A Newcastle fan poses with a King Kev shirt

Amid the humdrum fare that makes up the bulk of the Premier League, Kevin Keegan’s return to Newcastle should be welcomed by fans of football and drama, whatever their persuasion.

Some pundits have sneered at the deluded supporters welcoming their Messiah, pointing out that he didn’t actually win anything during his five years as manager and instead should take much of the blame for blowing a 12-point lead to allow Manchester United to overhaul them for the title in 1996.

But supporting a football team, most teams anyway, is all about hope and trying to enjoy the journey because for the vast majority, every season ends in disappointment.

That is if you consider not winning a trophy to be failure, which unfortunately is not the case for the bulk of the Premier League, where the target each August is to finish above the bottom three nine months later. What joy.

Newcastle fans have always expected more, even when their team was hurtling towards the old third division, and the fact that it was Keegan the player who largely prevented that ignominy ensured he had a place in the fans’ hearts forever.

That he came back as manager and soon had his team not only challenging for honours, but doing so in an exhilarating, joyous, devil-take-the-hindmost style catapulted their affection for the Little Fellah into the stratosphere.

Sam Allardyce’s pragmatic approach might please chairmen and shareholders and secure an annual influx of TV millions by guaranteeing Premier League survival but it does not get the pulse racing.

The comings and goings of men like Allardyce, Harry Redknapp, Steve Bruce, Paul Jewell, Graeme Souness is a merry-go-round of managerial mediocrity, where 17th place is success and mid-table the equivalent of winning the Champions League.

Keegan is different: he wants more and the fans will back him in the way that they would never have backed Didier Deschamps or Gerard Houllier.

The chances are, of course, that for all his force of will, Newcastle’s title drought will roll into a ninth decade and, by measurement of the honours board, Keegan will fail.

But for the revitalised Geordie fans who will go to work with an extra skip in their step today, they know they will have fun trying.

Mitch Phillips is head of Reuters UK Sports Reporting

PHOTO: Newcastle fan Sophie Ross poses with her new shirt outside the ground before the FA Cup third round replay against Stoke City at St James’ Park, January 16, 2008. REUTERS/Nigel Roddis

Comments

That’s about spot on, I’d say. Humdrum indeed was Sam Allardyce. Kevin Keegan is anything but.

Posted by London | Report as abusive
 

We talk about Keegan’s flowing football at Newcastle but his England team was possible the worst, and dullest, on record. Even McClaren’s was better.
Phil Neville and and an ageing Dennis Wise were in the Euro 2000 first XI.

Posted by Mark Meadows | Report as abusive
 

The one person in the club who won’t be enjoying the ride is Michael Owen, as Keegan doesn’t rate him.

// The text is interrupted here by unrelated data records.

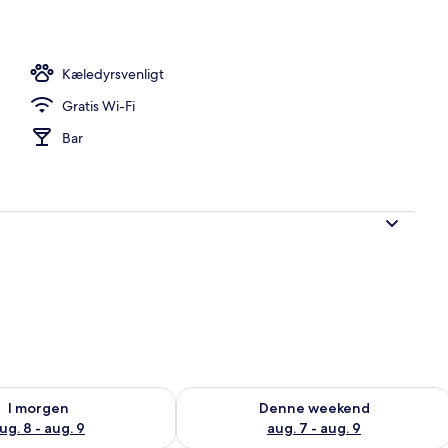
beltværelse | Gratis Wi-Fi
Kæledyrsvenligt
Gratis Wi-Fi
Bar
lighed for i morgen aug. 8 - aug. 9
Tjek tilgængelighed for denne weeken
I morgen
Denne weekend
ug. 8 - aug. 9
aug. 7 - aug. 9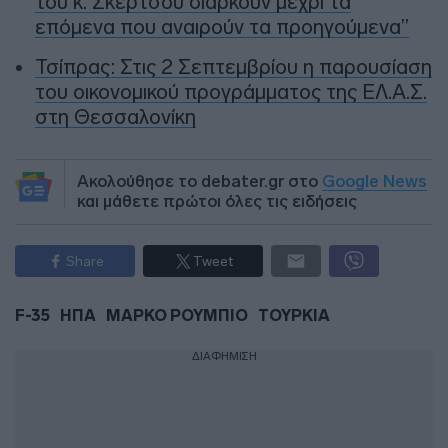
του κ. Σκέρτσου διαρκούν μέχρι τα
επόμενα που αναιρούν τα προηγούμενα”
Τσίπρας: Στις 2 Σεπτεμβρίου η παρουσίαση
του οικονομικού προγράμματος της ΕΛ.Α.Σ.
στη Θεσσαλονίκη
Ακολούθησε το debater.gr στο
Google News
και μάθετε πρώτοι όλες τις ειδήσεις
Share
Tweet
F-35
ΗΠΑ
ΜΑΡΚΟ ΡΟΥΜΠΙΟ
ΤΟΥΡΚΙΑ
ΔΙΑΦΗΜΙΣΗ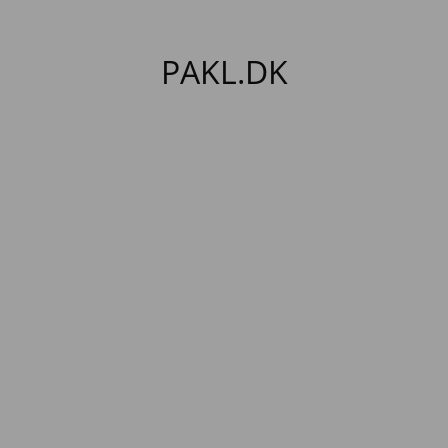
PAKL.DK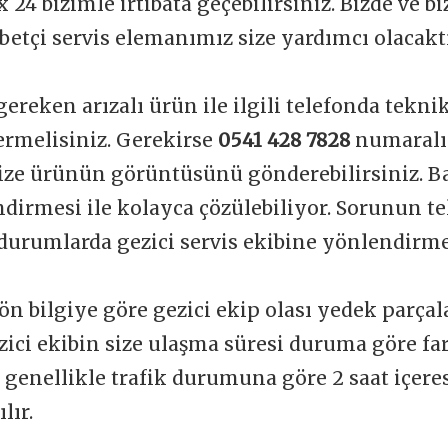
 24 bizimle irtibata geçebilirsiniz. Bizde ve b
betçi servis elemanımız size yardımcı olacakt
gereken arızalı ürün ile ilgili telefonda tekni
vermelisiniz. Gerekirse
0541 428 7828
numaralı
ize ürünün görüntüsünü gönderebilirsiniz. Ba
dirmesi ile kolayca çözülebiliyor. Sorunun t
durumlarda gezici servis ekibine yönlendirme
ön bilgiye göre gezici ekip olası yedek parçal
zici ekibin size ulaşma süresi duruma göre far
t genellikle trafik durumuna göre 2 saat içere
lır.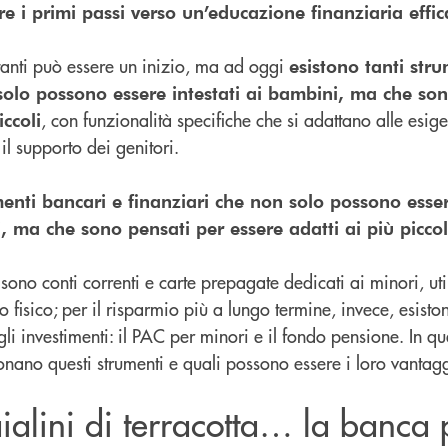
 i primi passi verso un’educazione finanziaria effic
ntanti può essere un inizio, ma ad oggi
esistono tanti str
solo possono essere intestati ai bambini, ma che so
, con funzionalità specifiche che si adattano alle esig
iccoli
il supporto dei genitori.
menti bancari e finanziari che non solo possono essere
 ma che sono pensati per essere adatti ai più piccol
 sono conti correnti e carte prepagate dedicati ai minori, uti
io fisico; per il risparmio più a lungo termine, invece, esis
i investimenti: il PAC per minori e il fondo pensione. In que
ano questi strumenti e quali possono essere i loro vantagg
alini di terracotta… la banca p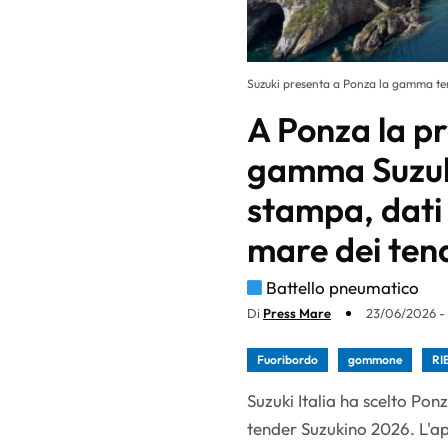
Suzuki presenta a Ponza la gamma te
A Ponza la p
gamma Suzuk
stampa, dati 
mare dei tend
Battello pneumatico
Di
Press Mare
23/06/2026 -
Fuoribordo
gommone
RI
Suzuki Italia ha scelto Po
tender Suzukino 2026. L'ap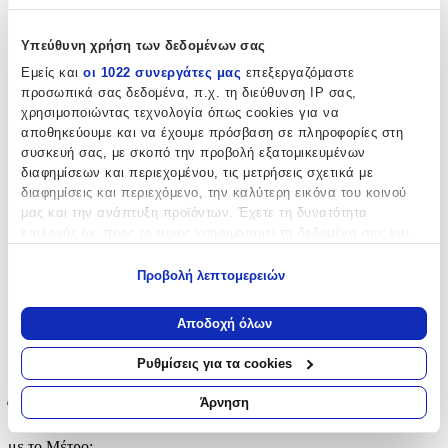
+
Χαρακτηριστικά
Υπεύθυνη χρήση των δεδομένων σας
Εμείς και
οι 1022 συνεργάτες μας
επεξεργαζόμαστε
Κατασκευαστής
:
προσωπικά σας δεδομένα, π.χ. τη διεύθυνση IP σας,
χρησιμοποιώντας τεχνολογία όπως cookies για να
Ezzo
αποθηκεύουμε και να έχουμε πρόσβαση σε πληροφορίες στη
συσκευή σας, με σκοπό την προβολή εξατομικευμένων
Βασικά Χαρακτηριστικά
διαφημίσεων και περιεχομένου, τις μετρήσεις σχετικά με
διαφημίσεις και περιεχόμενο, την καλύτερη εικόνα του κοινού
Ποιότητα
:
μας και την ανάπτυξη προϊόντων. Έχετε τη δυνατότητα
Συνθετικό
επιλογής ως προς το ποιος χρησιμοποιεί τα δεδομένα σας και
για ποιους σκοπούς.
Κατασκευή
:
Προβολή λεπτομερειών
Εάν μας επιτρέπετε, θα θέλαμε επίσης:
Μηχανής
Να συλλέξουμε πληροφορίες σχετικά με τη γεωγραφική
Αποδοχή όλων
Χρώμα
:
σας τοποθεσία, οι οποίες μπορεί να είναι ακριβείς σε
απόσταση μερικών μέτρων
Ρυθμίσεις για τα cookies
Γκρι
Να αναγνωρίσουμε τη συσκευή σας σαρώνοντας ενεργά
για συγκεκριμένα χαρακτηριστικά (δακτυλικό αποτύπωμα)
Άρνηση
Έξτρα Χαρακτηριστικά
Μάθετε περισσότερα σχετικά με τον τρόπο επεξεργασίας των
προσωπικών σας δεδομένων και καθορίστε τις προτιμήσεις σας
με το Μέτρο
: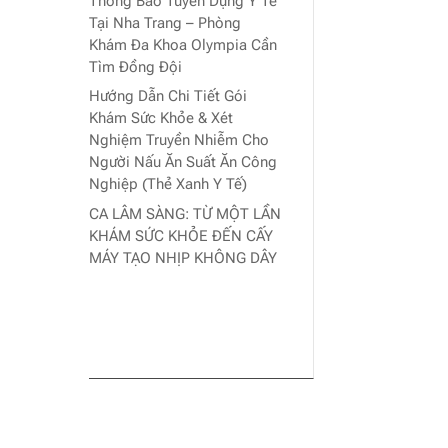
Thông Báo Tuyển Dụng Y Tế
Tại Nha Trang – Phòng
Khám Đa Khoa Olympia Cần
Tìm Đồng Đội
Hướng Dẫn Chi Tiết Gói
Khám Sức Khỏe & Xét
Nghiệm Truyền Nhiễm Cho
Người Nấu Ăn Suất Ăn Công
Nghiệp (Thẻ Xanh Y Tế)
CA LÂM SÀNG: TỪ MỘT LẦN
KHÁM SỨC KHỎE ĐẾN CẤY
MÁY TẠO NHỊP KHÔNG DÂY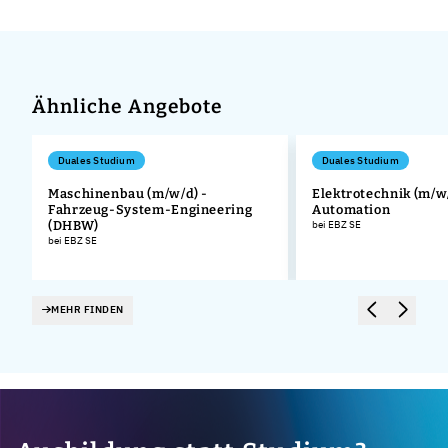
Ähnliche Angebote
Duales Studium
Duales Studium
Maschinenbau (m/w/d) -
Elektrotechnik (m/w/
Fahrzeug-System-Engineering
Automation
.
(DHBW)
bei EBZ SE
bei EBZ SE
MEHR FINDEN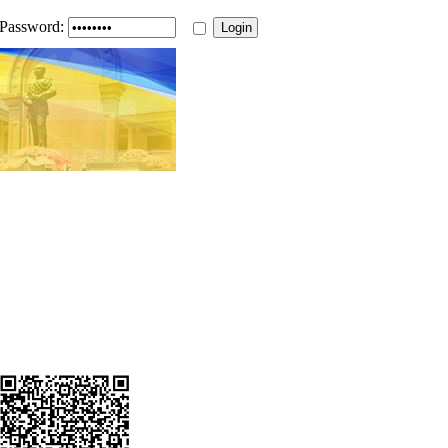
Password: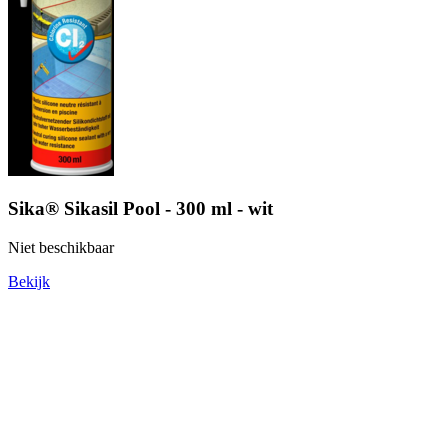
Sika® Sikasil Pool - 300 ml - wit
Niet beschikbaar
Bekijk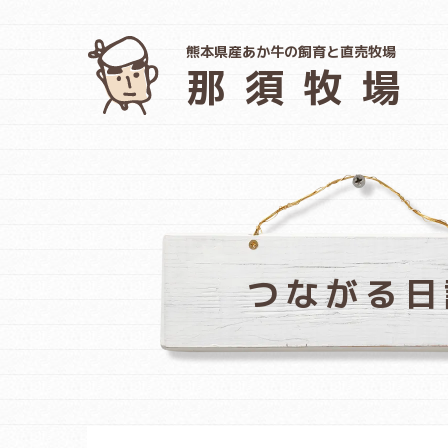
熊本県産あか牛の飼育と直売牧場
那須牧場
つながる日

Posted by Cy Nical | Report as abusive
 

I think he will still play Owen because the fans want to see him in the starting line-up.

I agree with London though, it’s pretty much spot on.

When I saw he had been appointed I was really surprised, but I can see why now. He’s certainly the fans’ choice and they are who needed to be won over. From an outsiders point of view, I think Houllier or Deschamps would have been better appointments. If I were a Toon fan however, I can see that I would probably see differently.

I just wonder if Kev knows how much the game has changed since his time? It showed an interview with Keegan from three months ago during half-time in the Man City V West Ham game on Wednesday. He said that he would never return to football and that he hadn’t even watched a game for months. Surely that can’t be good?